**ABOUT THIS EXERCISE:** An exact copy of the lines from the one containing "index mcp: (283, 271)" to the end of the records below is required, and nothing else.

BEGIN RAW DATA

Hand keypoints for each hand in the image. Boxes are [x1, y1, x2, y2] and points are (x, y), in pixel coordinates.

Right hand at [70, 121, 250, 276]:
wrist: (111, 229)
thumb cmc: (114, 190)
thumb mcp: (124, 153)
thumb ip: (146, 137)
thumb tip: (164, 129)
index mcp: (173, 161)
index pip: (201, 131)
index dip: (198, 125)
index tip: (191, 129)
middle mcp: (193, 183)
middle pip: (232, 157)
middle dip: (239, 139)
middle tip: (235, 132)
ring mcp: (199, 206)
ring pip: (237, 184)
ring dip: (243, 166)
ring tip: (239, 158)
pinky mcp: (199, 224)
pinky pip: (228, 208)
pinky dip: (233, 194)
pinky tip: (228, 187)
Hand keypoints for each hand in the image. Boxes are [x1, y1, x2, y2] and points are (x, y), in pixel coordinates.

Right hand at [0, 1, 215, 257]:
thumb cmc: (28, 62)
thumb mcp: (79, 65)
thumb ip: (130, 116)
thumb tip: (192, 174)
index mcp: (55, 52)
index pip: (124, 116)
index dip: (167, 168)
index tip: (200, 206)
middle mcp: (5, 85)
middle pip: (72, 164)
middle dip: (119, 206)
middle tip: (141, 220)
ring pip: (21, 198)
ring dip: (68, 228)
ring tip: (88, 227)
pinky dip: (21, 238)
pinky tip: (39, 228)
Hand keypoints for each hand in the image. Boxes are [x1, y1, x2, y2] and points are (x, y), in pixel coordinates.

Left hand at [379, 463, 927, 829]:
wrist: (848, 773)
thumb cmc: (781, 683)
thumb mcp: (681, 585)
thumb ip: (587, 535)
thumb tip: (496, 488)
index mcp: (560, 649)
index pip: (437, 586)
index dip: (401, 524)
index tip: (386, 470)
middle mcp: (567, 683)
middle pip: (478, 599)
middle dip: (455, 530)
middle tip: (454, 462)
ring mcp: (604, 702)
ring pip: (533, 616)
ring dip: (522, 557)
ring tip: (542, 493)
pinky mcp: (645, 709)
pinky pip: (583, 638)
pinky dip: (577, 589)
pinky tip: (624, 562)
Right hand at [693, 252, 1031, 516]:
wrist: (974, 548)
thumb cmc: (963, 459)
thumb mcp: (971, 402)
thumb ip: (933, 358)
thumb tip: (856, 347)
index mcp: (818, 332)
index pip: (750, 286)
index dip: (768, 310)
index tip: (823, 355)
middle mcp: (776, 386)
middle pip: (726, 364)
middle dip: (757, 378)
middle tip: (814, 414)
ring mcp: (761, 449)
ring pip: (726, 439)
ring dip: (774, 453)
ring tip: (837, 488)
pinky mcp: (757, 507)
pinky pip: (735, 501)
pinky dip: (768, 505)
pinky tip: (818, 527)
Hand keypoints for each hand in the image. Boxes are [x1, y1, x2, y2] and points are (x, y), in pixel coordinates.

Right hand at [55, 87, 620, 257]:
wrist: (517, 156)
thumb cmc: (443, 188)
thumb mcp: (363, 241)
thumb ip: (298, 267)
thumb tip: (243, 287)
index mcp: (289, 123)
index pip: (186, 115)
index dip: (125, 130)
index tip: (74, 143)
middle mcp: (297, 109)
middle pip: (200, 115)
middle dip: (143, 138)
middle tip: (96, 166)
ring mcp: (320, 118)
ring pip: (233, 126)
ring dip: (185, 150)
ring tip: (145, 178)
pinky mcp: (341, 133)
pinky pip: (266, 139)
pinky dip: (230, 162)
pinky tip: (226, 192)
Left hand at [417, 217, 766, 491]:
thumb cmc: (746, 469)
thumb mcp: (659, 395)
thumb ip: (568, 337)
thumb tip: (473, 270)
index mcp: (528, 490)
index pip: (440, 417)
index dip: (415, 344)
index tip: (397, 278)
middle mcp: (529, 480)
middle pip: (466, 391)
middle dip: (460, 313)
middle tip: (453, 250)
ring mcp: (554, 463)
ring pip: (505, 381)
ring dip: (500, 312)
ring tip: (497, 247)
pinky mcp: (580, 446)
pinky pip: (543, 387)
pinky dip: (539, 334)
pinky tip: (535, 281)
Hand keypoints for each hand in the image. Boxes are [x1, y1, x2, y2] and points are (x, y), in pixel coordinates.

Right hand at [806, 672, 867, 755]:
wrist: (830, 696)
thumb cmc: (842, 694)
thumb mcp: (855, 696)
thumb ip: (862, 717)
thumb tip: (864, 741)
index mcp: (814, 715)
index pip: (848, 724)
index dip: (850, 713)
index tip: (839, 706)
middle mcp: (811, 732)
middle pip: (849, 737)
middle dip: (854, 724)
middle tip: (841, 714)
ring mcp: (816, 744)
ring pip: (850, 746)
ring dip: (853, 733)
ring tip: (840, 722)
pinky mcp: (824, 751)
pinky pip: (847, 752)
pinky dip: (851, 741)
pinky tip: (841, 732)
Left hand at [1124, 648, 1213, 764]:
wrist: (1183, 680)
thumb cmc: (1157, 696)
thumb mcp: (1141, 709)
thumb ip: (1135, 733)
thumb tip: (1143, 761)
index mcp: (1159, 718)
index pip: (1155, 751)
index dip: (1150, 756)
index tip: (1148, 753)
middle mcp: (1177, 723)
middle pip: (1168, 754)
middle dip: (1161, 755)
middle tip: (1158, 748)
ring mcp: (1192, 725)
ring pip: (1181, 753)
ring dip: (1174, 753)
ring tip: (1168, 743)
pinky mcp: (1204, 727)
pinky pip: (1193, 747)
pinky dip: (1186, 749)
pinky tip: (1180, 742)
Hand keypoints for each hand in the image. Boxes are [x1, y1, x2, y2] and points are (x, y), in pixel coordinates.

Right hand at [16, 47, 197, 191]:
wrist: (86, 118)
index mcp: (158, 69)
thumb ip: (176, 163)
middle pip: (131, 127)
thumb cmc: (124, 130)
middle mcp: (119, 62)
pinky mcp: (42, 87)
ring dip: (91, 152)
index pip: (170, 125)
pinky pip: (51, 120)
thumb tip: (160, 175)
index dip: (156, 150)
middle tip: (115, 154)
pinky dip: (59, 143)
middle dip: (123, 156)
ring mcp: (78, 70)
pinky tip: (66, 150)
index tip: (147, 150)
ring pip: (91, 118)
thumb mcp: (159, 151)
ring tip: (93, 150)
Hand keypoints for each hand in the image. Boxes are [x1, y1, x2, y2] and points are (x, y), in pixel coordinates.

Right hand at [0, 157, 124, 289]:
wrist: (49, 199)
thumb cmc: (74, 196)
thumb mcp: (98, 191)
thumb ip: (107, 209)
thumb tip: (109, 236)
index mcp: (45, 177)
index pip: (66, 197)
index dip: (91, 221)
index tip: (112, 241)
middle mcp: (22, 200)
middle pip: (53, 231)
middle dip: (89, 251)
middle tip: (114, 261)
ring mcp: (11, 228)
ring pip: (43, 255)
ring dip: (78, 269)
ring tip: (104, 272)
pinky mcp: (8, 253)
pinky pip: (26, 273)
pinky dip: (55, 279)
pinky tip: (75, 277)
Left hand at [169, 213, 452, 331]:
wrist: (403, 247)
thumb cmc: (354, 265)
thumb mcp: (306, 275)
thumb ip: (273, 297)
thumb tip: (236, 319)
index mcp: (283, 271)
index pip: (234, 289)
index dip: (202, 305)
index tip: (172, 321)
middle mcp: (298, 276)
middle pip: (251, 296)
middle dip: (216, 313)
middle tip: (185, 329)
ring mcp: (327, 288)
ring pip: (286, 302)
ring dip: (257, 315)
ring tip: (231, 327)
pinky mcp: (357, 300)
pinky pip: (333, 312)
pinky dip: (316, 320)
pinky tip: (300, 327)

END RAW DATA

**TASK SOLUTION:**
index mcp: (283, 271)
index pip: (234, 289)
index dip: (202, 305)
index tip: (172, 321)
middle mcp: (298, 276)
middle pip: (251, 296)
middle dip: (216, 313)
middle tip: (185, 329)
ring mcp: (327, 288)
ring pip: (286, 302)
ring dip: (257, 315)
ring tip: (231, 327)
pinky mcp: (357, 300)
pinky pip: (333, 312)
pinky dip: (316, 320)
pinky tip: (300, 327)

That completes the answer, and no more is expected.